What to do
Reproduce every line of the records below word for word, leaving out the pictures.

-------- Material

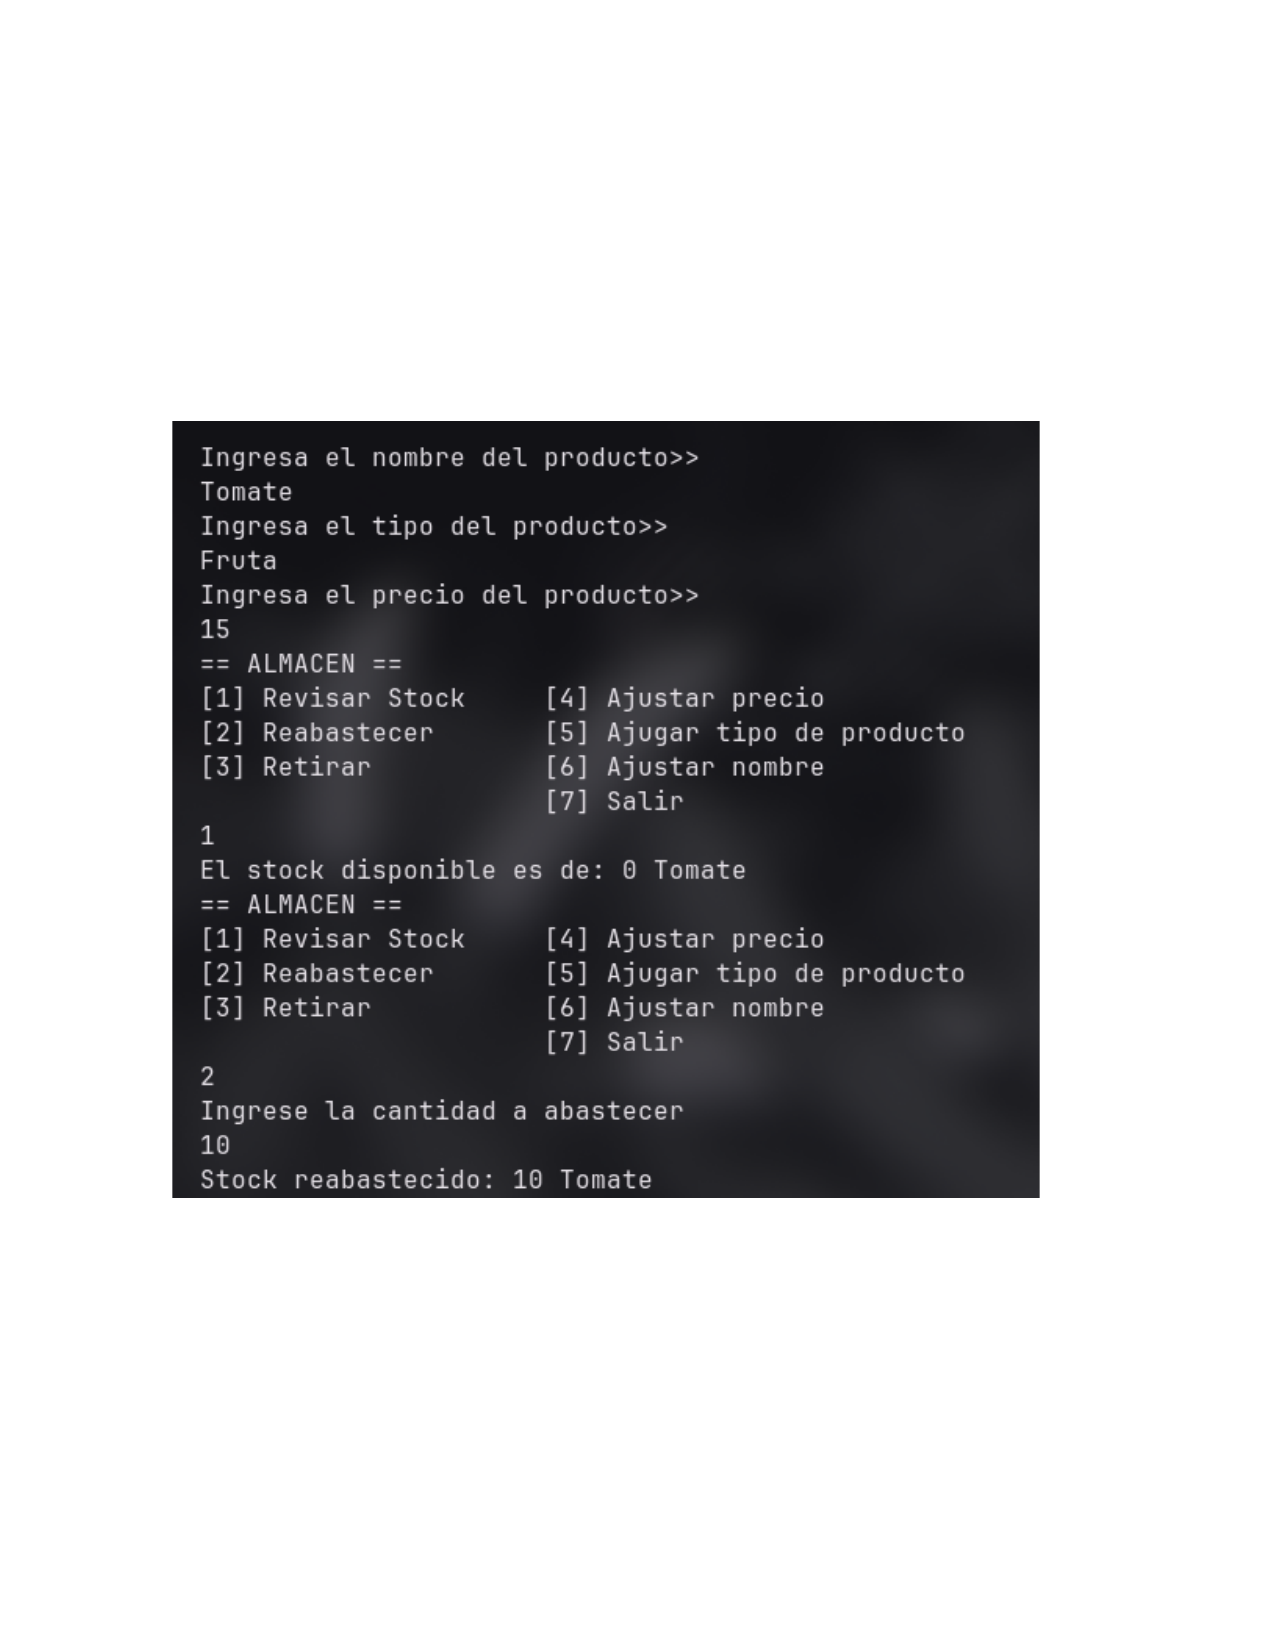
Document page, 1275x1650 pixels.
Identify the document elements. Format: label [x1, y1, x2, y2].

picture [172, 421, 1040, 1198]
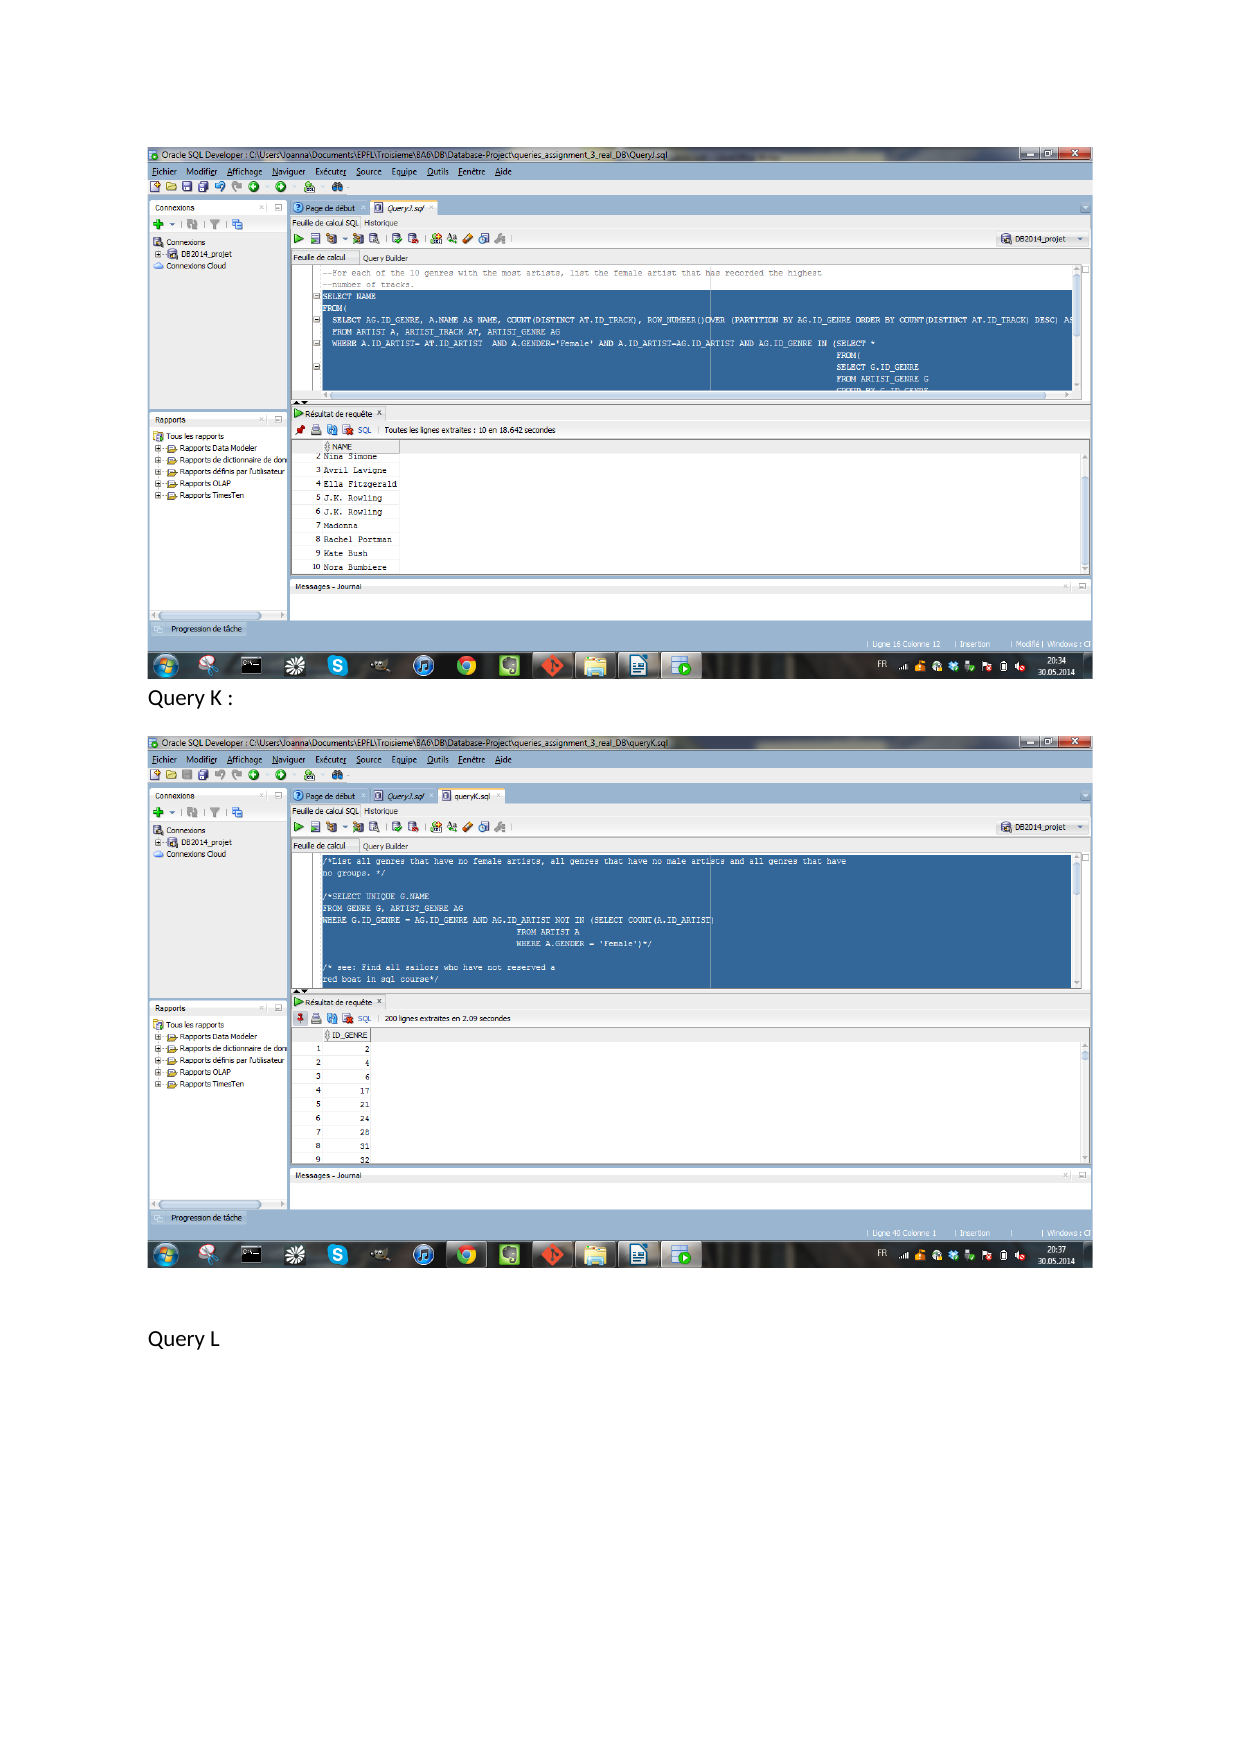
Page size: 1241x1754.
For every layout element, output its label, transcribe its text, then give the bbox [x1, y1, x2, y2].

text Query K : [148, 679, 1093, 711]
picture [147, 736, 1093, 1268]
text Query L [148, 1324, 1093, 1352]
picture [147, 147, 1093, 679]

----------------

The completed task
Document page, 1275x1650 pixels.
Identify the document elements. Format: label [x1, y1, x2, y2].

picture [172, 421, 1040, 1198]
Page size: 1241x1754.
For every layout element, output its label, transcribe its text, then give the bbox [x1, y1, x2, y2].

text Query K : [148, 679, 1093, 711]
picture [147, 736, 1093, 1268]
text Query L [148, 1324, 1093, 1352]
picture [147, 147, 1093, 679]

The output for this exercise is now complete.